Security firm Check Point claim to have discovered a massive malware campaign called Gooligan which they say has hit more than 1 million Google accounts. The growing problem is considered the biggest such breach ever and worryingly infects over 13000 Android devices every day.

Gooligan is apparently a new variant of an Android malware campaign found in the SnapPea app in 2015. It worms its way into a person’s handset when they download an application via a third-party app store or phishing scams which embed a malicious link to an infected app within a message.

Once installed, Gooligan downloads a rootkit which exploits vulnerabilities to allow the hacker full access and the power to carry out privileged commands remotely. The malware then proceeds to download a module which injects code into activating Google Play or Google Mobile Services (GMS) in such a way that it can mimic user behavior without attracting any attention.

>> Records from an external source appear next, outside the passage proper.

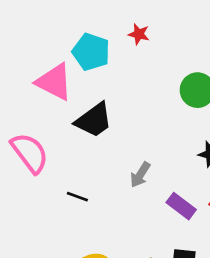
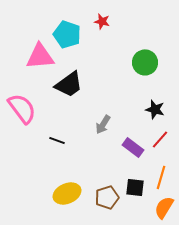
pink triangle: (54, 82) -> (40, 56), turned -32

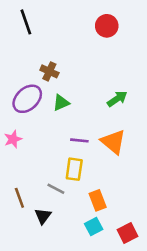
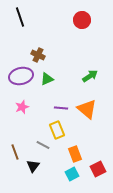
purple ellipse: (27, 99) -> (21, 76), turned 30
pink star: (13, 139) -> (22, 107), moved
yellow rectangle: (74, 169) -> (57, 130), turned -30
red square: (128, 233) -> (98, 169), moved

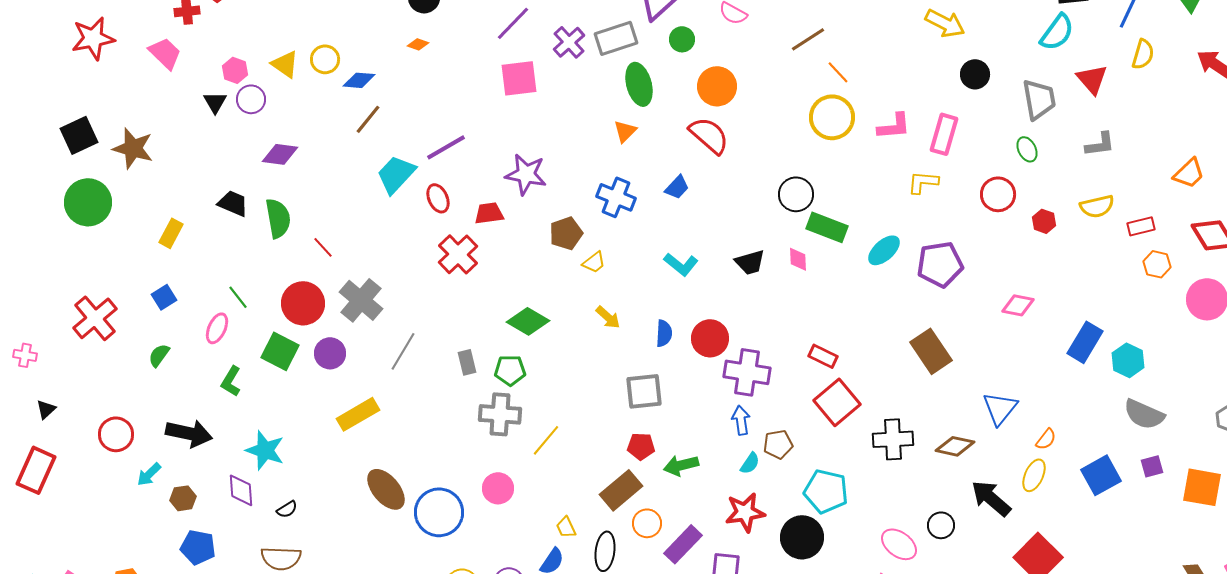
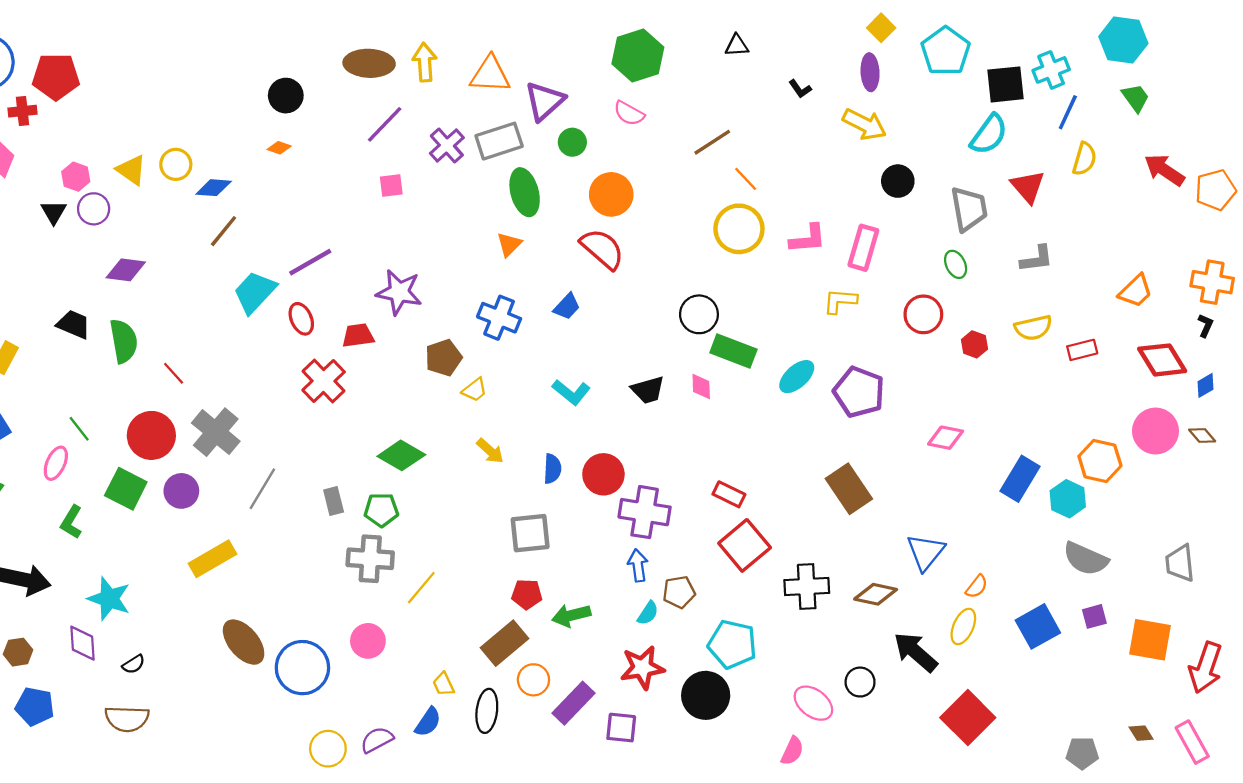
pink square: (519, 78) -> (391, 186), size x0.6
purple pentagon: (940, 264) -> (859, 392), turned 30
orange hexagon: (1157, 264) -> (1100, 461), moved, size x1.4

Also Read: Chinese company put secret backdoor in thousands of Android phones in US

At this point, Gooligan can successfully steal a victim’s Gmail account and authentication token, install applications from Google Play and rate them to increase their standing, and set up adware to spawn revenue. The lucrative scheme can mine data from tools like Google Photos, Gmail, Docs, G Suite, and Drive.

Gooligan could affect devices which run on Android 4 and 5. Together, the OS versions account for around 74% of gadgets in the market today. Google is currently working with Check Point to get a handle on the issue. The search giant is in the midst of notifying infected accounts, revoking affected tokens, and rolling out SafetyNet improvements to increase security.

You can check whether your account has been breached here. You can also check out the list of malicious apps here. If you’ve been hit, Check Point advises you to download an antivirus product. It also recommends flashing your device clean and changing your Google passwords immediately.